[Opening DATA EXCERPTS section]

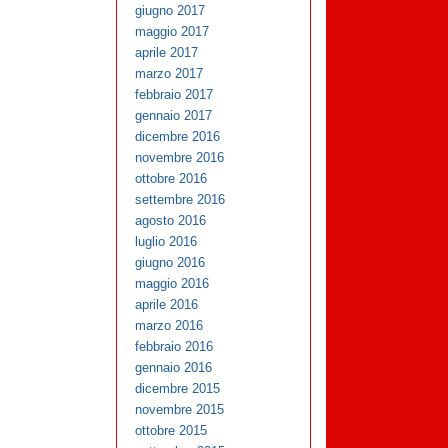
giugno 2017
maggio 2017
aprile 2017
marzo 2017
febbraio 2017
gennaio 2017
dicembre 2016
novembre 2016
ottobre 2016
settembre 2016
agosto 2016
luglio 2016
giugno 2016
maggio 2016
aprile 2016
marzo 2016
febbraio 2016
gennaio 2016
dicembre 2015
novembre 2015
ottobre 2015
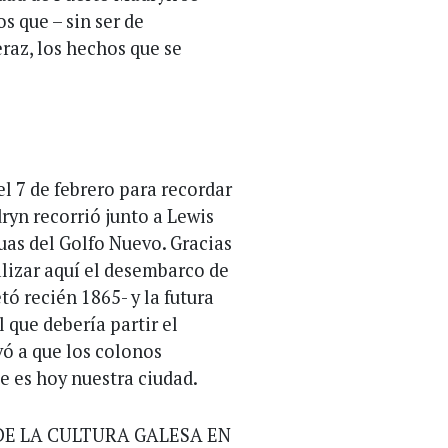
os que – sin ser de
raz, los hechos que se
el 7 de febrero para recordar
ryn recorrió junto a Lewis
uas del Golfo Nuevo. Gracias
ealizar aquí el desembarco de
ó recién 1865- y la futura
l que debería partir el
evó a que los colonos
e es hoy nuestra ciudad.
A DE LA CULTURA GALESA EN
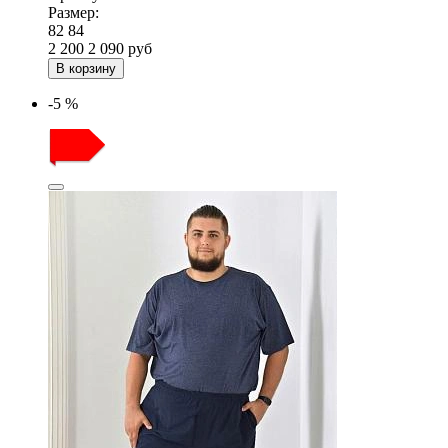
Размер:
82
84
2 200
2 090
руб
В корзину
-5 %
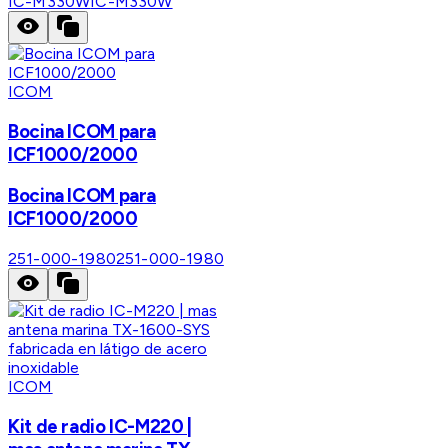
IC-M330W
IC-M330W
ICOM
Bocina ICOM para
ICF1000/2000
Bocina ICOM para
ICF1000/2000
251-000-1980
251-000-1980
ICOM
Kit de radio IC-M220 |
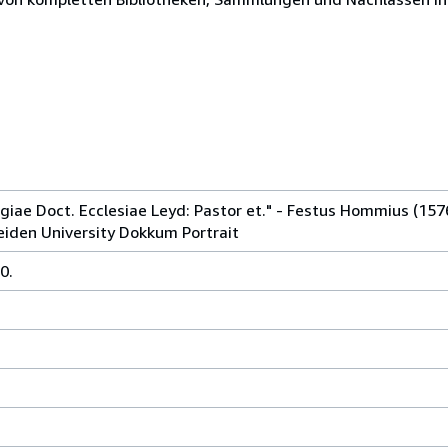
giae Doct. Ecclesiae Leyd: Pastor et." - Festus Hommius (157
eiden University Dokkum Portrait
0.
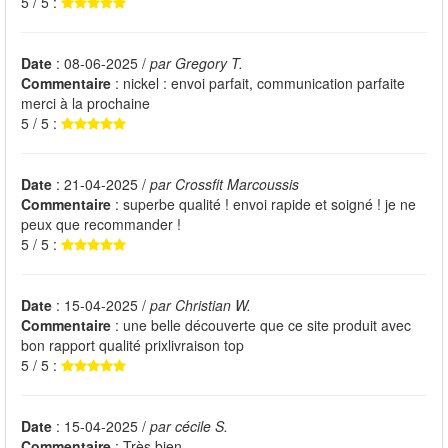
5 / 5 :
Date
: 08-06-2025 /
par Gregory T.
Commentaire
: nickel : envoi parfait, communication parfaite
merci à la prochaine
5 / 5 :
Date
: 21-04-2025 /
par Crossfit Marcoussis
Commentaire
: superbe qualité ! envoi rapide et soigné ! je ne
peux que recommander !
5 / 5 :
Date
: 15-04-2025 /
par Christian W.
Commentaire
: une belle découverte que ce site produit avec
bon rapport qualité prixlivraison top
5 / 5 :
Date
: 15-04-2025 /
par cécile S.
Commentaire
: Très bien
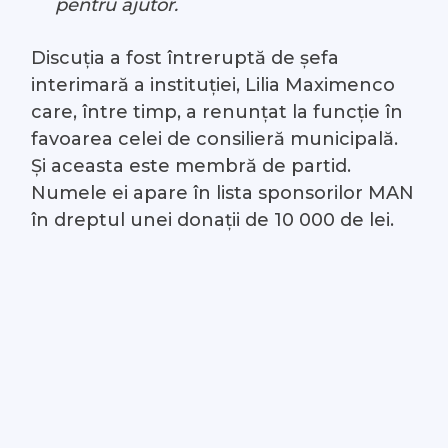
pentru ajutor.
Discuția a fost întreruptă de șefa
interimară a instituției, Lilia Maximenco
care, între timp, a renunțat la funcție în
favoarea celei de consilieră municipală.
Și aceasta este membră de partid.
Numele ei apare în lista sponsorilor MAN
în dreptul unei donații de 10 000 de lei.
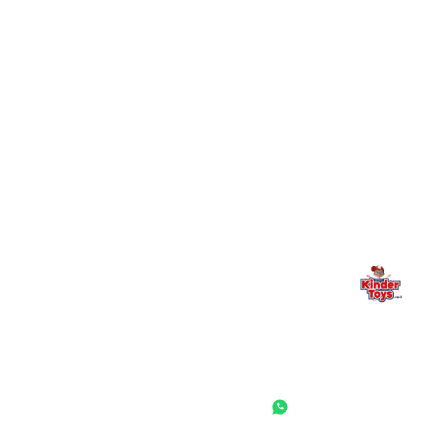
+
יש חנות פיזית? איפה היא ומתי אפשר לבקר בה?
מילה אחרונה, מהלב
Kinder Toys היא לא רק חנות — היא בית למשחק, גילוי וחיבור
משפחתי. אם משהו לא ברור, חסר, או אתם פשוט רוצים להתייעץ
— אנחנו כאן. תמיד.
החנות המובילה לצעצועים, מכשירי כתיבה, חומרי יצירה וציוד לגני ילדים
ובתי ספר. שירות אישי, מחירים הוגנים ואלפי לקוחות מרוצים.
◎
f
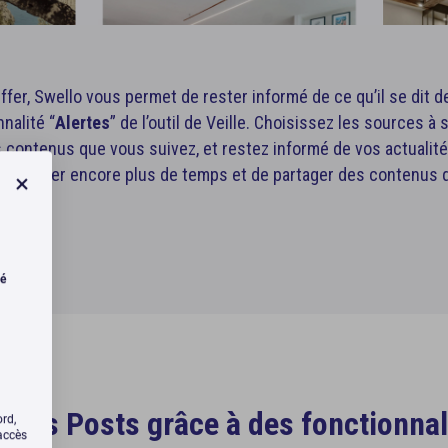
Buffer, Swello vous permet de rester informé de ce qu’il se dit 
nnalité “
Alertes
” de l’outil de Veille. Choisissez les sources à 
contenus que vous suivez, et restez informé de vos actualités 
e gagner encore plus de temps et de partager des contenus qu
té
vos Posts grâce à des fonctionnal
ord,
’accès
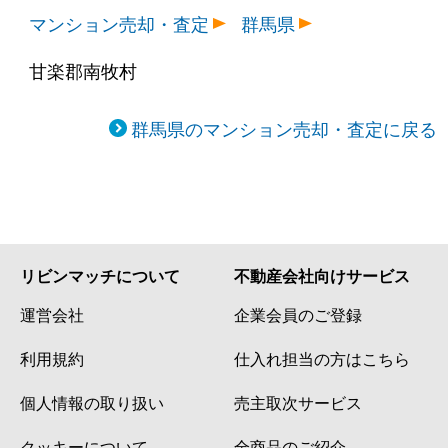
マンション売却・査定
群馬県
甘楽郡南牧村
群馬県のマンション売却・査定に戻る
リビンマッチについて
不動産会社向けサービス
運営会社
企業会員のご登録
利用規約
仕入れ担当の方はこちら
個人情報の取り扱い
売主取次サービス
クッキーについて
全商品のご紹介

[Closing DATA EXCERPTS section]

▶ [WHAT IS REQUIRED]: Nothing but the lines above from the one that has "care, între timp, a renunțat la funcție în" down to the one that has "אנחנו כאן. תמיד." belongs in the answer, copied exactly, without pictures.

▶ [ANSWER SPACE]:
care, între timp, a renunțat la funcție în
favoarea celei de consilieră municipală.
Și aceasta este membră de partid.
Numele ei apare în lista sponsorilor MAN
în dreptul unei donații de 10 000 de lei.
+
יש חנות פיזית? איפה היא ומתי אפשר לבקר בה?
מילה אחרונה, מהלב
Kinder Toys היא לא רק חנות — היא בית למשחק, גילוי וחיבור
משפחתי. אם משהו לא ברור, חסר, או אתם פשוט רוצים להתייעץ
— אנחנו כאן. תמיד.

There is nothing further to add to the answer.